POSTS
Resisting Fast Fashion
BlogWith biking and moving out of corona-torpor, I’ve been thinking about the environmental damage of “fast fashion” a lot.
It requires if not child-, very young labor, questionable factory practices, and a lot of petroleum to keep moving fast fashion out of Southeast Asia and to bring it to the closets of America where it endures but a few wears (rarely more than a season’s duration) before being tossed aside or “donated” and rendered “some other poor country’s problem.”
The solution is: buy less, buy better, and repair over replace. This is, of course, a natural mantra for those of us living in sub-1,000 ft2 homes, but it would be so much better for every living human if we were to reject planned obsolescence and embraced fewer, higher-quality goods.

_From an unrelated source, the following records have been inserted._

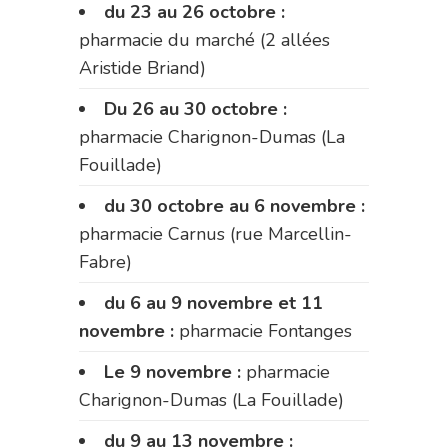
du 23 au 26 octobre :
pharmacie du marché (2 allées
Aristide Briand)
Du 26 au 30 octobre :
pharmacie Charignon-Dumas (La
Fouillade)
du 30 octobre au 6 novembre :
pharmacie Carnus (rue Marcellin-
Fabre)
du 6 au 9 novembre et 11
novembre :
pharmacie Fontanges
Le 9 novembre :
pharmacie
Charignon-Dumas (La Fouillade)
du 9 au 13 novembre :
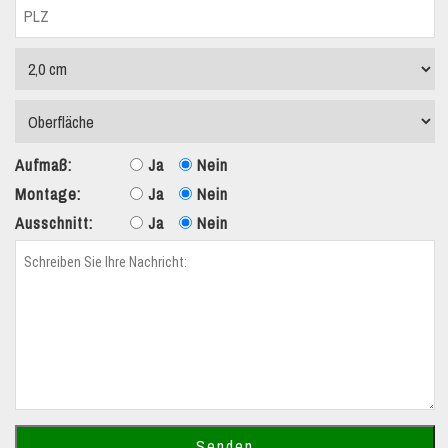
Aufmaß:
Ja
Nein
Montage:
Ja
Nein
Ausschnitt:
Ja
Nein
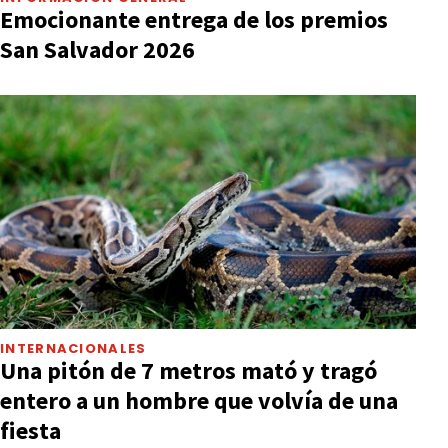
Emocionante entrega de los premios
San Salvador 2026
INTERNACIONALES
Una pitón de 7 metros mató y tragó
entero a un hombre que volvía de una
fiesta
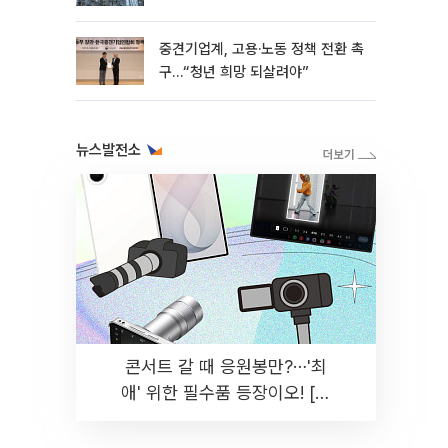
흑자 유지
중견기업계, 고용·노동 정책 전환 촉
구…“청년 희망 되살려야”
뉴스발전소
콘서트 갈 때 응원봉만?⋯'최
애' 위한 필수품 등장이오! [솔
드아웃]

When I think of the brands that projected endurance for as long as I can remember, I can recall my Dad’s faithful “Duck shoes” AKA (L.L.) Bean Boots. My own pair, so useful for traversing the soggy and muddy fields of our parks in Spring with Byron, had some holes in them. Fortunately, Bean will resole your boots for $40.00.
I shipped them off and then a few days later the sweetest lady ever called me from, Freeport, Maine, home of Bean. With a kind and optimistic demeanor that recalled an enthusiastic chef in Mississippi, the representative confirmed my financial details and, within a few days, I had boots, gloriously repaired, returned to my doorstep.
Similarly, I went to an independent cobbler near my office and asked whether mis zapatos were muertos. He assured me they werent and a few days later…
I’m going to try to think about bringing purposeful purchase and mindful mending into my purchases. Lauren and I shed so much stuff in this move all the while muttering “why did we ever get/buy/keep this?”
Gathering to that extent is pathological if not schizoid: a symptom of late-stage capitalism’s conditioning of us in order to keep itself wheezing along.